Source: US Energy Information Administration

Inadequate pipeline takeaway capacity is evidenced by outsized discounts between regional price markers and the Henry Hub benchmark (basis differentials). For example, the average discount for gas prices at the Dominion South hub in Pennsylvania relative to Henry Hub averaged over $1/MMBtu in 2016 and $0.90/MMBtu in 2017. The addition of pipeline takeaway capacity has narrowed the differential to $0.40/MMBtu on average in 2018. Meanwhile, Permian gas prices (Waha Hub) have seen an average discount of $1.10/MMBtu to Henry Hub this year, with discounts much wider ($2+) recently.

Several pipelines have come online over the last two years to reduce takeaway constraints in the Northeast, including Williams Companies’ (WMB) Atlantic Sunrise project in October and Energy Transfer’s (ET) Rover Pipeline, which has gradually ramped since August 2017. The partial startup in October of Enbridge’s (ENB) NEXUS joint venture with DTE Energy has also helped ease constraints.

The Permian still awaits the debottlenecking that has helped the Northeast.
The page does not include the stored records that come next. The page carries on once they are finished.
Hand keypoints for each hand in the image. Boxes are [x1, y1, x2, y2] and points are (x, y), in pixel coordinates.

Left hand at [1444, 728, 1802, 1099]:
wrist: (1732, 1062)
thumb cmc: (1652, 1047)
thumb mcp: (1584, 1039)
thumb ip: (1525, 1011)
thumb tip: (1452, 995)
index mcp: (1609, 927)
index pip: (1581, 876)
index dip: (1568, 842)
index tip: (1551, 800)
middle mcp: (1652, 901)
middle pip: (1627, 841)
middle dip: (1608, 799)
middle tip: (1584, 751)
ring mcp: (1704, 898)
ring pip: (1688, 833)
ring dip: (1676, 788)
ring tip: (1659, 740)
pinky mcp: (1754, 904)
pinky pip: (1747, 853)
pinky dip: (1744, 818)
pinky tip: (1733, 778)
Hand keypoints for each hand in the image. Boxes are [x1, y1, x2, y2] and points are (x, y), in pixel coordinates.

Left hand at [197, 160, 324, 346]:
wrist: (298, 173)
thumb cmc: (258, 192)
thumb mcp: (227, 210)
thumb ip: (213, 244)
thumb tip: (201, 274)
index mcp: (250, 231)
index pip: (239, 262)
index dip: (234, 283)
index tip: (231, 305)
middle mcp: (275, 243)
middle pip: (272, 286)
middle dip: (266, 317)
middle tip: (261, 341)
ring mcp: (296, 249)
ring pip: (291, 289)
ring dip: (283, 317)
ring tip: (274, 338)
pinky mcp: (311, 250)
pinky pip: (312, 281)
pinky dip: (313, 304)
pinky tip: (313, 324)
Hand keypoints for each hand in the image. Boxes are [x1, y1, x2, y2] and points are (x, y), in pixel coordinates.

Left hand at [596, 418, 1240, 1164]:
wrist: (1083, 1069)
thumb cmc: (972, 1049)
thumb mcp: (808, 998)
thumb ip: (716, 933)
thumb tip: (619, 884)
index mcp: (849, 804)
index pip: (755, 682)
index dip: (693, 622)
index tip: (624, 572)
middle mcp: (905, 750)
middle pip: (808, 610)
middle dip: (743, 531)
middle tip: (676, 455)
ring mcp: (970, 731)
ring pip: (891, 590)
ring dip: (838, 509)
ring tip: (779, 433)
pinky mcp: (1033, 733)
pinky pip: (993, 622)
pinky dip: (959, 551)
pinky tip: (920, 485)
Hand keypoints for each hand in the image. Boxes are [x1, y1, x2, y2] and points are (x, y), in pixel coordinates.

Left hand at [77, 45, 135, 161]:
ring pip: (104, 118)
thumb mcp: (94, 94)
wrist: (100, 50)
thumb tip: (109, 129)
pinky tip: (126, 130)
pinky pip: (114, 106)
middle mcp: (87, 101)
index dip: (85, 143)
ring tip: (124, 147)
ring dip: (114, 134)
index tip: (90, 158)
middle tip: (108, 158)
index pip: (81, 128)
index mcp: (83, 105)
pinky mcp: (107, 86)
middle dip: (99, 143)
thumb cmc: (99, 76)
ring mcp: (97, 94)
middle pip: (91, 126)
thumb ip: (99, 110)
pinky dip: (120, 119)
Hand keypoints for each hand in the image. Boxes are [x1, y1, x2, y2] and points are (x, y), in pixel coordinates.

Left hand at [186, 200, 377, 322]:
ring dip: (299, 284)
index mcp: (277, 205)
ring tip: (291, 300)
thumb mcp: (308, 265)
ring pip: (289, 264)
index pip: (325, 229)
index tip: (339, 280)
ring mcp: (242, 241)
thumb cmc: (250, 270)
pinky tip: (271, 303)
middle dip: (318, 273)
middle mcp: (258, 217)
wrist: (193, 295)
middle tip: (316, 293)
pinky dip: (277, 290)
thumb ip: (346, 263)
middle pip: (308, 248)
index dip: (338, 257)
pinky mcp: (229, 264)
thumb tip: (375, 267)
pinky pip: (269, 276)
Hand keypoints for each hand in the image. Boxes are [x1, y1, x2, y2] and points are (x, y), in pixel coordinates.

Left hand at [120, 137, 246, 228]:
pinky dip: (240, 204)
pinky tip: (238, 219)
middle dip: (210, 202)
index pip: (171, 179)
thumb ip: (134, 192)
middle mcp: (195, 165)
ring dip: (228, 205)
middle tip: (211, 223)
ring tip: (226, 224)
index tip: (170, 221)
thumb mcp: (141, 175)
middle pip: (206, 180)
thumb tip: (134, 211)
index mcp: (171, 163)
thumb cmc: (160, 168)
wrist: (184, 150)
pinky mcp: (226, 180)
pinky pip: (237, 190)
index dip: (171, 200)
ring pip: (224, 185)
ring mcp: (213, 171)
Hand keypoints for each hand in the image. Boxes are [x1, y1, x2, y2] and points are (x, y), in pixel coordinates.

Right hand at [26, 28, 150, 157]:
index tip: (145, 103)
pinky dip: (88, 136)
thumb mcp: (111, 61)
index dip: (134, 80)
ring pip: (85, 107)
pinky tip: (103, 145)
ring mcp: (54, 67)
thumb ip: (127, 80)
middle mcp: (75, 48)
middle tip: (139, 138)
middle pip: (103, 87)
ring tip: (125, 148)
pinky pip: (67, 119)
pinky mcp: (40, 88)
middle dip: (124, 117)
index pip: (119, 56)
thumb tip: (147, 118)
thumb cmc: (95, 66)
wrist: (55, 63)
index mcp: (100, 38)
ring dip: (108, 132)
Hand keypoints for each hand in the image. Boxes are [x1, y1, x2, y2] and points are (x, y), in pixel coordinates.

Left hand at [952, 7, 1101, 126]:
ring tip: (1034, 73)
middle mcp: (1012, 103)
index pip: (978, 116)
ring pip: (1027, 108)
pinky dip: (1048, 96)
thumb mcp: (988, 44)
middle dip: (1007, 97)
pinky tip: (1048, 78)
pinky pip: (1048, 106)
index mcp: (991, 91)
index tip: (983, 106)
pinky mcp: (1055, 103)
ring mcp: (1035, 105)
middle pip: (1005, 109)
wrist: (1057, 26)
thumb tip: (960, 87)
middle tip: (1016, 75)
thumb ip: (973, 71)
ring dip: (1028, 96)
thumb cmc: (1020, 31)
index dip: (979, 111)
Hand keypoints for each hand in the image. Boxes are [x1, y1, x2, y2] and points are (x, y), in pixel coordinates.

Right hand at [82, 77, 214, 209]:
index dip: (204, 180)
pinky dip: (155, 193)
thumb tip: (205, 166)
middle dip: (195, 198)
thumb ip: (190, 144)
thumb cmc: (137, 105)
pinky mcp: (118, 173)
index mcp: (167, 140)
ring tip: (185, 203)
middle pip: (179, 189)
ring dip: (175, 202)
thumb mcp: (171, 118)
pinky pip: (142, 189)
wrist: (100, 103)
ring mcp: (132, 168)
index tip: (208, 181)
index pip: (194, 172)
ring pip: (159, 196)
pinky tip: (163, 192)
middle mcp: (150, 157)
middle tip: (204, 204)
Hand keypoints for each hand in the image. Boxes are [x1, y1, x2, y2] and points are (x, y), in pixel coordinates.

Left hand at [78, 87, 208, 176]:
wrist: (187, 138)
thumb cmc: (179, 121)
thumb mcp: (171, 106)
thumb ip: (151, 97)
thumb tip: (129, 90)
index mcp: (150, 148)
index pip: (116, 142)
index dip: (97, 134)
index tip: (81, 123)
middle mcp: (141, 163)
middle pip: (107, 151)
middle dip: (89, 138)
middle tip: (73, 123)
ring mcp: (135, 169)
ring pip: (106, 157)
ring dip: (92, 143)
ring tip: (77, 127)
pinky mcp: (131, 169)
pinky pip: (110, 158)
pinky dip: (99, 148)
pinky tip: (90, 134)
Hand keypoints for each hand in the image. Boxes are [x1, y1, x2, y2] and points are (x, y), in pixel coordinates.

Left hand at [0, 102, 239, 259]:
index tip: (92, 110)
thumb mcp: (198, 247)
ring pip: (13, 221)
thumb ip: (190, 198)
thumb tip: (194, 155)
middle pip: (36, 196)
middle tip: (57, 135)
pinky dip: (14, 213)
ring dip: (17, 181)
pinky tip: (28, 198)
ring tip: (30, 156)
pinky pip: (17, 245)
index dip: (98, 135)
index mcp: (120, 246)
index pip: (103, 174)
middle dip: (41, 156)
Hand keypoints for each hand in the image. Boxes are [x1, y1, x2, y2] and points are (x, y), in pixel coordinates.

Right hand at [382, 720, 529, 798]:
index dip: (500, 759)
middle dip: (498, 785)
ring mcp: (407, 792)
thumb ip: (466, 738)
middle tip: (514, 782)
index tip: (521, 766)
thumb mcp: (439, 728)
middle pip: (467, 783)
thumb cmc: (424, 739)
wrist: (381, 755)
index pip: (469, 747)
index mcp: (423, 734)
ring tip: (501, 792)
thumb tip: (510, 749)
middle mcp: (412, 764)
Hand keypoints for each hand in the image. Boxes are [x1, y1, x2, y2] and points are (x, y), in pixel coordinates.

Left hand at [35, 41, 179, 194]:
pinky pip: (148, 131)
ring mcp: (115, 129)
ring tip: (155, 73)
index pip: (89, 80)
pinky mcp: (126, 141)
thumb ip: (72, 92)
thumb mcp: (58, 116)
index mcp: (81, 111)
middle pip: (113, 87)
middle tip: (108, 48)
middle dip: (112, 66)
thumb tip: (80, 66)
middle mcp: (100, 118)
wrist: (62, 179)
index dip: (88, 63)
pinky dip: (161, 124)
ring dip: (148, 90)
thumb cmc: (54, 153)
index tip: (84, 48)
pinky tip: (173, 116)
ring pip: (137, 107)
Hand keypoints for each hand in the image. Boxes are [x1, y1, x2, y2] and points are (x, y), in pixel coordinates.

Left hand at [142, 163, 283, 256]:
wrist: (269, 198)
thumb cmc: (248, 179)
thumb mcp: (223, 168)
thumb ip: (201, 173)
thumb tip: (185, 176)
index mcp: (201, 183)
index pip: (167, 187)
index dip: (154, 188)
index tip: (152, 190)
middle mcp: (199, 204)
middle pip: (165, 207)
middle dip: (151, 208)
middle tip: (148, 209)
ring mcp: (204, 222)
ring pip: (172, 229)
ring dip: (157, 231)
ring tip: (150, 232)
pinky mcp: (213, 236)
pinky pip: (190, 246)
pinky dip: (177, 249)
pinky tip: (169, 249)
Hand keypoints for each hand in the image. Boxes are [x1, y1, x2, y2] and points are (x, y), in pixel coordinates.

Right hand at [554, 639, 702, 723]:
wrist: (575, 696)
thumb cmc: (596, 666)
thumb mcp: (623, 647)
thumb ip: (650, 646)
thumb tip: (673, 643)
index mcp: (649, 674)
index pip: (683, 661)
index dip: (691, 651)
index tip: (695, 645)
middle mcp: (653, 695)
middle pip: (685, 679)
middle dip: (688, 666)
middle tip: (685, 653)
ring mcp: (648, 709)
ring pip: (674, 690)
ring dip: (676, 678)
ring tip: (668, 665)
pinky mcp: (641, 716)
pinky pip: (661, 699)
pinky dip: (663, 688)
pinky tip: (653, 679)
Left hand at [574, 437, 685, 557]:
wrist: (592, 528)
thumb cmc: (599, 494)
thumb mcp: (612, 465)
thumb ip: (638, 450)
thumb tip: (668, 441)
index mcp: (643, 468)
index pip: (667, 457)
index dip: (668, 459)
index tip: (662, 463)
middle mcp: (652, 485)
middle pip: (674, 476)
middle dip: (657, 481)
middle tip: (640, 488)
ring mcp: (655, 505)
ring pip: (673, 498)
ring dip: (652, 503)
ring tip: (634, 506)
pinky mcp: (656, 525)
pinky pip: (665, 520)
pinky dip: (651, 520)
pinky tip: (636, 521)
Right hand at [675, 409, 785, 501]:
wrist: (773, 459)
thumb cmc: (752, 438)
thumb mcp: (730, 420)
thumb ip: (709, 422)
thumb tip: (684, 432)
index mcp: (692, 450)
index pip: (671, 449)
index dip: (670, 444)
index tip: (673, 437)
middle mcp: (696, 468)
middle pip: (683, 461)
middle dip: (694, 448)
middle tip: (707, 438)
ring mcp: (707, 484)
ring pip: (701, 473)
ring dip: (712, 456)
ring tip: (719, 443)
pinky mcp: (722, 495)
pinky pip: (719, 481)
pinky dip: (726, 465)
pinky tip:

Based on the futures curve, the differential between Henry Hub and Waha will likely remain wide until the second half of 2019 when new pipeline projects start up. The Gulf Coast Express Pipeline, which is being built by Kinder Morgan (KMI) and its partners DCP Midstream (DCP), Targa Resources (TRGP), and Altus Midstream (ALTM), will carry up to 1.98 Bcf/d of natural gas from the Permian to Agua Dulce, TX, when it starts up in October 2019. Also slated to come online in 2019 is the 1.9 Bcf/d Pecos Trail Pipeline from private firms NAmerico and Cresta Energy. In late-2020, additional pipeline relief should come from the Permian Highway Pipeline – a 2 Bcf/d line from Waha to Katy being built by KMI and EagleClaw Midstream (ALTM also has an option acquire an equity interest in the line).

As these pipelines come online and better connect supply with demand, perhaps next winter will see less volatility in natural gas. That said, there will be other notable changes for the natural gas market that could impact prices, including growing LNG exports as additional export capacity comes online next year (read more). The good news for midstream investors is that growing natural gas production creates opportunities for new projects with cash flows largely insulated from the price volatility discussed.

Bottom Line

Natural gas price volatility has returned and should continue through this winter as traders and investors follow weather and storage levels closely. Given production growth, midstream companies continue to have ample opportunities to construct new gas pipelines to connect production with key demand areas and coastal export sites.